All of Sunnah

The 365 · Sunnah · Day 238 · Special Days

The Stoning of the Pillars


The hadith

قَالَ النَّبِيُّ ﷺ: إِنَّمَا جُعِلَ الطَّوَافُ بِالْبَيْتِ وَبَيْنَ الصَّفَا وَالْمَرْوَةِ وَرَمْيُ الْجِمَارِ لِإِقَامَةِ ذِكْرِ اللَّهِ

The Prophet ﷺ said: Verily, ṭawāf around the House, walking between Ṣafā and Marwah, and the stoning of the pillars have been ordained for the remembrance of Allah. (Abū Dāwūd, Tirmidhī)

Svenska: Profeten ﷺ sa: Sannerligen, tawāf kring Huset, vandringen mellan Ṣafā och Marwa, och stenkastningen vid pelarna har föreskrivits för Guds åminnelse. (Abu Dawud, Tirmidhi)

Sunan Abū Dāwūd 1888, Sunan Tirmidhī 902, on the authority of ʿĀʾishah radiya Allāhu ʿanhā. The reason for every Hajj ritual is the remembrance of Allah.

The story

Iblīs appeared to Ibrāhīm at three points along the path: the first jamrah, the middle jamrah, and the great jamrah. Each time he whispered: do you really intend to slaughter your son? Each time Ibrāhīm picked up seven pebbles and threw them. Each time Iblīs sank back into the earth. The Prophet ﷺ said: When you stone the jamrah, what you are stoning is the throwing of Ibrāhīm (Aḥmad). The act is a continuation of his refusal.

Why it's here

The pilgrim picks up seven small pebbles, climbs to the great pillar (Jamrat al-ʿAqabah), and throws them while saying Allāhu akbar with each throw. The pebbles are tiny: the size of a chickpea, not a stone of violence. The act is a re-enactment: Ibrāhīm ʿalayhi al-salām, on his way to sacrifice his son Ismāʿīl, was met three times by Iblīs trying to talk him out of obedience. Each time, Ibrāhīm threw stones and Iblīs fled. The pilgrim re-walks that path. Each pebble is a public refusal of the voice that says: you do not have to obey.

Try it today

1) Identify your three Iblīs whispers from this week: the recurring suggestions you keep entertaining. 2) Prepare a takbīr for each: when the whisper comes, say Allāhu akbar aloud and do the opposite of what it suggested. 3) Carry a small pebble in your pocket as a private tactile reminder: I am still throwing.

In your day

The pebble is small because the temptations of Iblīs are small at the surface. He does not whisper 'abandon Islam'. He whispers 'skip this prayer'. 'Look once.' 'Stay one more minute on the screen.' 'Argue back this time.' The believer's response is small too: a takbīr, a tongue bitten, a phone put down, a foot turned toward the masjid. The smallness is the point. You do not defeat Iblīs in one heroic act; you defeat him seven small pebbles at a time, three times a day, every day.

A reflection to carry

Notice the architecture of the rite. The pillars stand where Iblīs stood. The pebbles are small, almost laughable. The throwing is brief. But you do it three days in a row, twenty-one pebbles per day at maximum, in a sea of millions of pilgrims doing the same. The repetition is the teaching. Iblīs is not defeated by one big moment of clarity; he is defeated by a habit of refusal. Every prayer you protect is a pebble. Every honest word is a pebble. Every gaze lowered is a pebble. The point is not the size of any single throw; it is that you keep throwing.

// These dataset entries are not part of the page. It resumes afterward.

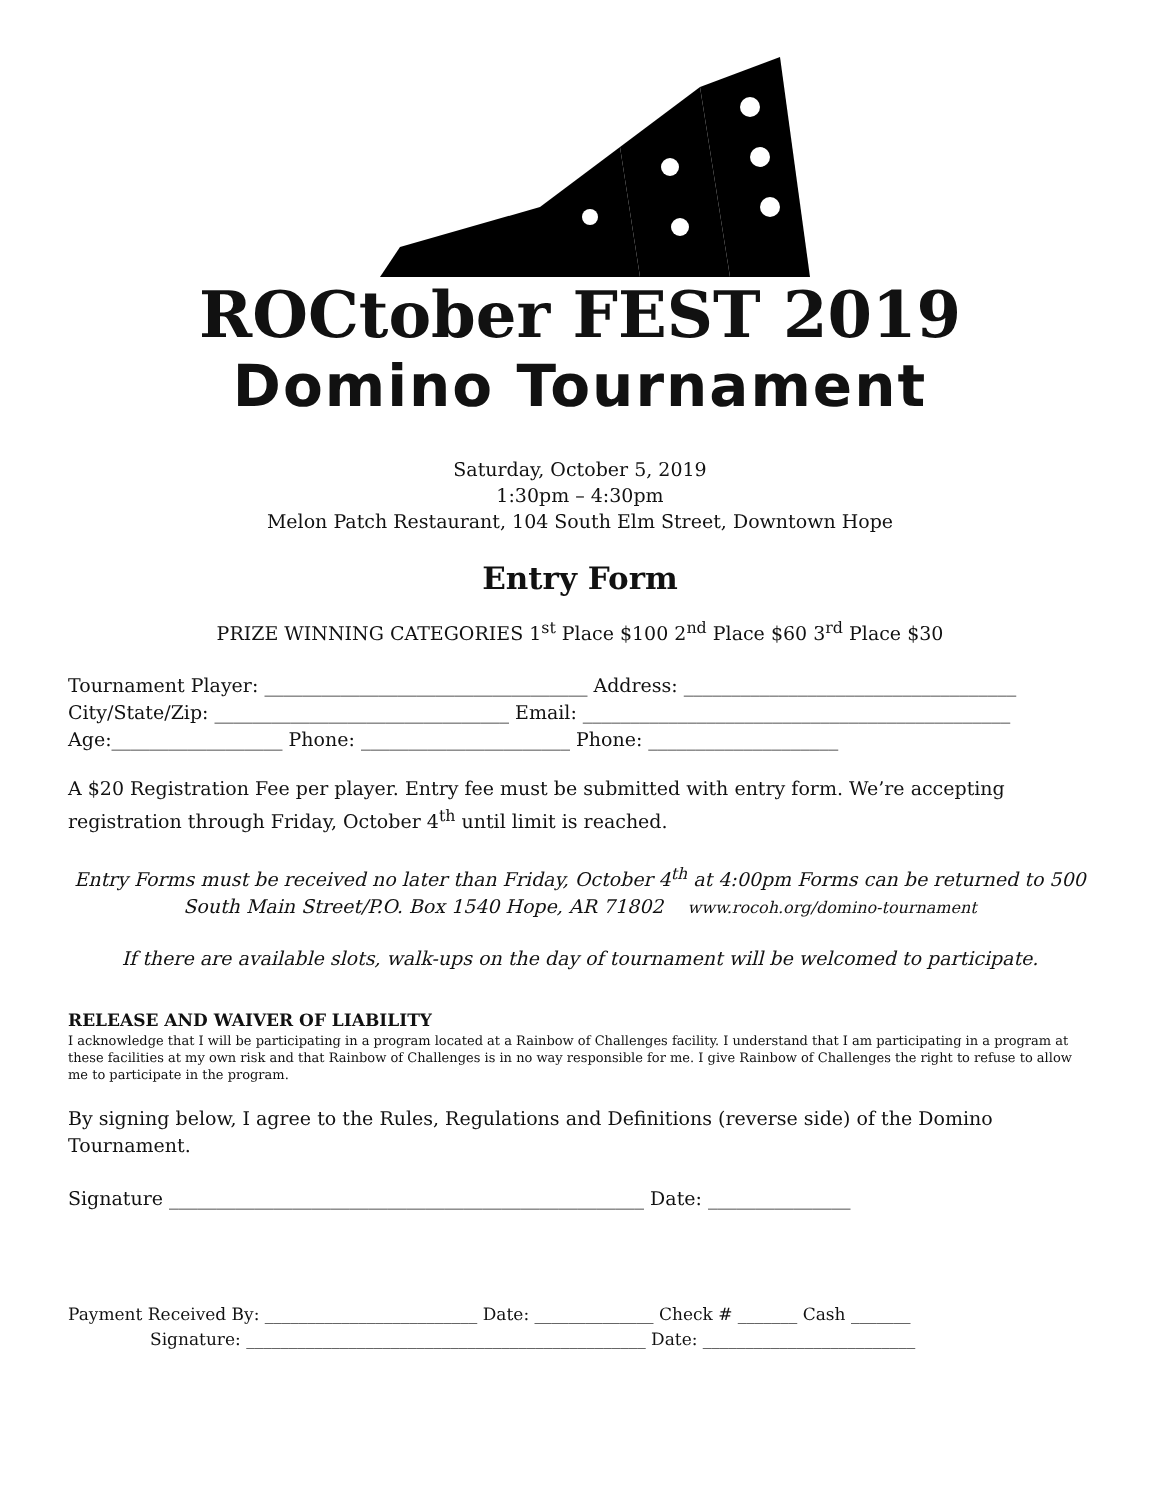ROCtober FEST 2019
Domino Tournament
Saturday, October 5, 2019
1:30pm – 4:30pm
Melon Patch Restaurant, 104 South Elm Street, Downtown Hope
Entry Form
PRIZE WINNING CATEGORIES 1<sup>st</sup> Place $100 2<sup>nd</sup> Place $60 3<sup>rd</sup> Place $30
Tournament Player: __________________________________ Address: ___________________________________
City/State/Zip: _______________________________ Email: _____________________________________________
Age:__________________ Phone: ______________________ Phone: ____________________
A $20 Registration Fee per player. Entry fee must be submitted with entry form. We’re accepting registration through Friday, October 4<sup>th</sup> until limit is reached.
Entry Forms must be received no later than Friday, October 4<sup>th</sup> at 4:00pm Forms can be returned to 500 South Main Street/P.O. Box 1540 Hope, AR 71802 www.rocoh.org/domino-tournament
If there are available slots, walk-ups on the day of tournament will be welcomed to participate.
RELEASE AND WAIVER OF LIABILITY
I acknowledge that I will be participating in a program located at a Rainbow of Challenges facility. I understand that I am participating in a program at these facilities at my own risk and that Rainbow of Challenges is in no way responsible for me. I give Rainbow of Challenges the right to refuse to allow me to participate in the program.
By signing below, I agree to the Rules, Regulations and Definitions (reverse side) of the Domino Tournament.
Signature __________________________________________________ Date: _______________
Payment Received By: _________________________ Date: ______________ Check # _______ Cash _______
Signature: _______________________________________________ Date: _________________________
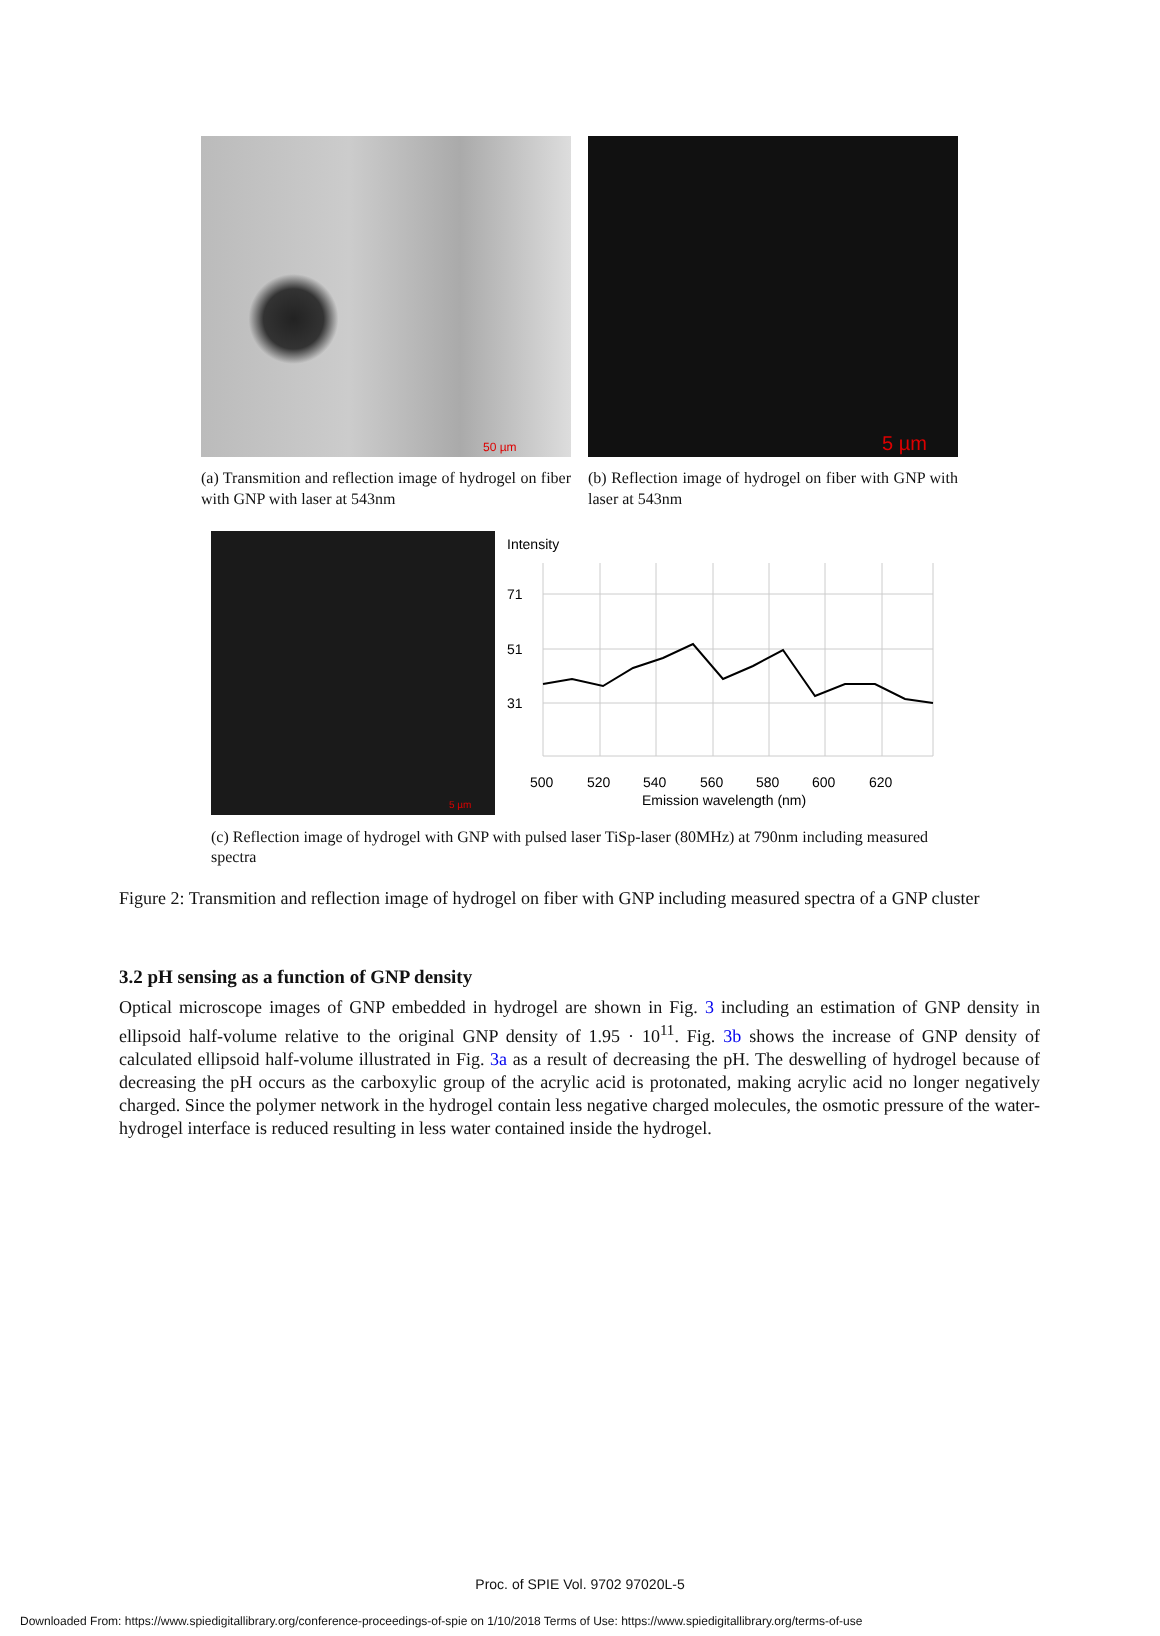50 µm
(a) Transmition and reflection image of hydrogel on fiber with GNP with laser at 543nm
5 µm
(b) Reflection image of hydrogel on fiber with GNP with laser at 543nm
5 µm
Intensity
71
51
31
500
520
540
560
580
600
620
Emission wavelength (nm)
(c) Reflection image of hydrogel with GNP with pulsed laser TiSp-laser (80MHz) at 790nm including measured spectra
Figure 2: Transmition and reflection image of hydrogel on fiber with GNP including measured spectra of a GNP cluster
3.2 pH sensing as a function of GNP density
Optical microscope images of GNP embedded in hydrogel are shown in Fig. 3 including an estimation of GNP density in ellipsoid half-volume relative to the original GNP density of 1.95 · 10<sup>11</sup>. Fig. 3b shows the increase of GNP density of calculated ellipsoid half-volume illustrated in Fig. 3a as a result of decreasing the pH. The deswelling of hydrogel because of decreasing the pH occurs as the carboxylic group of the acrylic acid is protonated, making acrylic acid no longer negatively charged. Since the polymer network in the hydrogel contain less negative charged molecules, the osmotic pressure of the water-hydrogel interface is reduced resulting in less water contained inside the hydrogel.
Proc. of SPIE Vol. 9702 97020L-5
Downloaded From: https://www.spiedigitallibrary.org/conference-proceedings-of-spie on 1/10/2018 Terms of Use: https://www.spiedigitallibrary.org/terms-of-use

Read the longer reflection

There is something easy to miss in this rite. Iblīs cannot be killed; he was given respite until the Day. The pilgrim does not finish Iblīs. He only refuses him. And the refusal is what is honored, not the elimination. This is huge for the believer who keeps losing the same battle. You will fight the same nafs your whole life. You will throw at the same Iblīs your whole life. The promise is not that the enemy disappears; the promise is that every throw is recorded as a public refusal that Allah accepts. The Prophet ﷺ said the throwing is ordained for the remembrance of Allah. That is the secret. The pebble is not aimed at Iblīs; it is aimed at proving to Allah that your hand is on His side. Every takbīr with every throw is a tiny renewal of the alliance. Yā Allāh, let our small refusals count as our great obediences. Let every pebble of resistance against the whisper of Iblīs be inscribed on the Day among the deeds we sent forward. Āmīn.